Alan Turing: this time, the book, which is excellent

I wanted to write a letter to my friends about the movie The Imitation Game and the book that, the poster says, "inspired it". I did.
If my writing has any value at all, it is in clarifying my thoughts for myself and potentially for others.
But what exactly do I want to say about Alan Turing and the film about him? Simply that he was a genius who contributed immensely to his country then killed himself, assumedly at least in part due to his mistreatment (because of his homosexuality) by the country whose defense he made such a contribution to.
I enjoyed the film, but as soon as it was over I began to have second thoughts about its veracity and quality. Having reflected on it for a few days, I simply cannot comprehend how it won any awards.

The book Alan Turing: The Enigma, or even the Foreword by Douglas Hofstadter or the Preface by the author (Andrew Hodges) 30 years after his biography of Alan Turing was published, is far more interesting than the movie, whose sole merits are that it takes only two hours to watch and it will promote sales of the excellent book. The e-book of Hodges's magnum opus can be had for a little over $5 and the sample including the Foreword and Preface and much of the first chapter can be obtained for free.
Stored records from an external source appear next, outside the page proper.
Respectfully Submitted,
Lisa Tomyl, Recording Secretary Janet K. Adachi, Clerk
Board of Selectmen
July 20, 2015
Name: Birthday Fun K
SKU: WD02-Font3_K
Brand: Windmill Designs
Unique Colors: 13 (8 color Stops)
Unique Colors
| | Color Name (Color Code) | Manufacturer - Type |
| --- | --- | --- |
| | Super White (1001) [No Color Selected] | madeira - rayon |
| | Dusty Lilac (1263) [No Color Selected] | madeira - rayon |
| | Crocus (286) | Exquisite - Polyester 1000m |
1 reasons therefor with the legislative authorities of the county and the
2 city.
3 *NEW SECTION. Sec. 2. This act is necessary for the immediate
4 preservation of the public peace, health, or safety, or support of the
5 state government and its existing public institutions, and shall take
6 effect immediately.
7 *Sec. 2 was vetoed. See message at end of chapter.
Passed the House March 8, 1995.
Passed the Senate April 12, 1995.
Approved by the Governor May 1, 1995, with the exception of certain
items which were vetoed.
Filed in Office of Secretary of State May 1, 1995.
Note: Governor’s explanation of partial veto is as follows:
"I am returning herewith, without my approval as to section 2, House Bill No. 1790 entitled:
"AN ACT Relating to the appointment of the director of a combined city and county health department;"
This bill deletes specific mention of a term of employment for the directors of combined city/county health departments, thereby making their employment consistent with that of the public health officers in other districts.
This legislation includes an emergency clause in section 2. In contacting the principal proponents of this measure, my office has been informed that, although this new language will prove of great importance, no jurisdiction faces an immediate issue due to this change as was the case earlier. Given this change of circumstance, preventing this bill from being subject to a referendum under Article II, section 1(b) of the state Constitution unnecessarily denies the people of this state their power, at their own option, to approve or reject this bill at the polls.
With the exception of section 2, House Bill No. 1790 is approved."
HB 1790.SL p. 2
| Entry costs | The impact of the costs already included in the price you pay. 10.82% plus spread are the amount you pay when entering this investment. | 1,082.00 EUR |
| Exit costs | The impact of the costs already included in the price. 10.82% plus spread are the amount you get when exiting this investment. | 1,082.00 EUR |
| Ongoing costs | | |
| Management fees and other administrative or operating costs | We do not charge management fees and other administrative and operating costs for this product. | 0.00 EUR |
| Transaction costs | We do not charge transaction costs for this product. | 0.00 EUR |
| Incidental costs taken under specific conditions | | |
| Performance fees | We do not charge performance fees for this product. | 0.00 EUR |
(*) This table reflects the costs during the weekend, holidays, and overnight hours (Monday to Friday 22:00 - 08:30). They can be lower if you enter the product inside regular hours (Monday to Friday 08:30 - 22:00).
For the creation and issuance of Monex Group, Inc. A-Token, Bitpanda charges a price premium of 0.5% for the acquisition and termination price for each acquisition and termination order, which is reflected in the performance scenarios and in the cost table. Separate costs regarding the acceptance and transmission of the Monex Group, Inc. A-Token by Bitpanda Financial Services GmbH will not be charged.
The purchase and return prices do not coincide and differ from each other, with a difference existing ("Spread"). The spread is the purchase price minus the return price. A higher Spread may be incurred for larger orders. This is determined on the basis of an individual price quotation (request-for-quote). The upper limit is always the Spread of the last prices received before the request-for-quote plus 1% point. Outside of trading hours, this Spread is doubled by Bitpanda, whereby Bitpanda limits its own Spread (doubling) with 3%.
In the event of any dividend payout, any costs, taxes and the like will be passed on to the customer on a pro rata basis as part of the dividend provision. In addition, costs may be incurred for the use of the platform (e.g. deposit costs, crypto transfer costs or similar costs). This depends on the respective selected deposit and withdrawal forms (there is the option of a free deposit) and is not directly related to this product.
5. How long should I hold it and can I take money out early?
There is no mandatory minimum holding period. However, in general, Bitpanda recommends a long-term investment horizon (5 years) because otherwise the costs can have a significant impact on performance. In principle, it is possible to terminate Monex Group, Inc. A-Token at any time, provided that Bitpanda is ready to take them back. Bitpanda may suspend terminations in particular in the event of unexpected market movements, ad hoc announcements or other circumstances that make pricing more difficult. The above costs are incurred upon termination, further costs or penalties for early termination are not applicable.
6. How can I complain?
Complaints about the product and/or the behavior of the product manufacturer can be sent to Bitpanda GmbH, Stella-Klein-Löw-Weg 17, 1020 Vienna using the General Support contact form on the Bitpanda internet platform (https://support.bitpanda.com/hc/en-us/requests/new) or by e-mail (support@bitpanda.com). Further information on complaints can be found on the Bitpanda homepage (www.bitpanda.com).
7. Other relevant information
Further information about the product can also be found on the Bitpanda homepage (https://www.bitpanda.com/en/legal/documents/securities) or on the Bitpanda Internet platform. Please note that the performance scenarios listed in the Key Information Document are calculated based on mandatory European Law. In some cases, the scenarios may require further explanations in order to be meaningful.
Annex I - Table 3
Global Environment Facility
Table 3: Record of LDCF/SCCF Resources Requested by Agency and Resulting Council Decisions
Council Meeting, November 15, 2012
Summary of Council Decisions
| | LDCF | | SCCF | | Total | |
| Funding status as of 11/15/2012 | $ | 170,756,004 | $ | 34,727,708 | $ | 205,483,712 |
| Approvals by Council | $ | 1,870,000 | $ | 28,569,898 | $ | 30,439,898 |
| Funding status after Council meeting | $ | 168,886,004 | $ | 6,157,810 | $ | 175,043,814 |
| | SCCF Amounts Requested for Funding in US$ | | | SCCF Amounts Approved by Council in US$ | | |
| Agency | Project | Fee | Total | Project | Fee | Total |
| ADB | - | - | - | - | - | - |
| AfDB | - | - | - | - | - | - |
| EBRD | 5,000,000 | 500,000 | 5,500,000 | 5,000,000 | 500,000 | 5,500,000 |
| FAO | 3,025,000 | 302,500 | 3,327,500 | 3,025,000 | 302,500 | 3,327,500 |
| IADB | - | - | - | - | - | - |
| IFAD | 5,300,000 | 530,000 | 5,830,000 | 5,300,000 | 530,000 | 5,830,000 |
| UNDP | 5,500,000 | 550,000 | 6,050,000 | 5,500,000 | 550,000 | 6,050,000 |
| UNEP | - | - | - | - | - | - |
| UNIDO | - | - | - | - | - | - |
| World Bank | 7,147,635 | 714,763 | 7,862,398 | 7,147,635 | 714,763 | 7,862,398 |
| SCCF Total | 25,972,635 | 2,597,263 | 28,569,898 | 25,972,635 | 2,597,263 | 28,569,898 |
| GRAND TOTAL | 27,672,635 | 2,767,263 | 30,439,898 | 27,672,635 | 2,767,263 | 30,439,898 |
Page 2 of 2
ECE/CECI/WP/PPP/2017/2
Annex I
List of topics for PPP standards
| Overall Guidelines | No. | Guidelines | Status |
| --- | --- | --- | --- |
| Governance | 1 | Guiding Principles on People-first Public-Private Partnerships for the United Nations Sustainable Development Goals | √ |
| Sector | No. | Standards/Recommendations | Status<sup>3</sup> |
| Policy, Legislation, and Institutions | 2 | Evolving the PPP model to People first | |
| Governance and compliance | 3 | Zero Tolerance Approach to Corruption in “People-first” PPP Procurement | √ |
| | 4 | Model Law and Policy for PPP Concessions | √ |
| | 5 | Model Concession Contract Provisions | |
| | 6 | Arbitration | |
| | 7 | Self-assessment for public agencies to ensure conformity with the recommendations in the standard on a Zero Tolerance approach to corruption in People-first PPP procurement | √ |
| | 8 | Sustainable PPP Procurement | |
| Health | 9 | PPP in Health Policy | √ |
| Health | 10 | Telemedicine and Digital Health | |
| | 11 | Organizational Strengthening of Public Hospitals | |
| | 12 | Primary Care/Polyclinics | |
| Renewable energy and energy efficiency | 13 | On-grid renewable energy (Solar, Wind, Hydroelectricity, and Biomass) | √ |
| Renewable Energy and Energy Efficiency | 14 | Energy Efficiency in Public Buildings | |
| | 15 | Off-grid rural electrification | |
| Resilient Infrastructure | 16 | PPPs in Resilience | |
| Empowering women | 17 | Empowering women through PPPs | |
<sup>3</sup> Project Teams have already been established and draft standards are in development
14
Read them and you already have your money's worth -- and know more about Alan Turing than the movie will teach you.
A major merit of the book is his portrayal of Turing as a human being rather than a superman. It corrected my misunderstanding of his achievements as inexplicable. No, what was wonderfully unique about him was not so much his foresight or vision or discoveries as his complexity: some things he understood and explained before others had, but mainly he was exceptional because he could do what others had done without knowing about them, without using their methods, sometimes less elegantly (especially in his written explanations) but often more simply, more "elegantly" in the mathematical sense. He was never "best in the class" but in retrospect his legacy excelled, and others' stand in the shadows. It's fun to cheer for the underdog.
I've still read little about his productive wartime period, but the Foreword and post-publication Preface give very inspiring overviews and summaries of his career and contributions to mathematics and cryptography.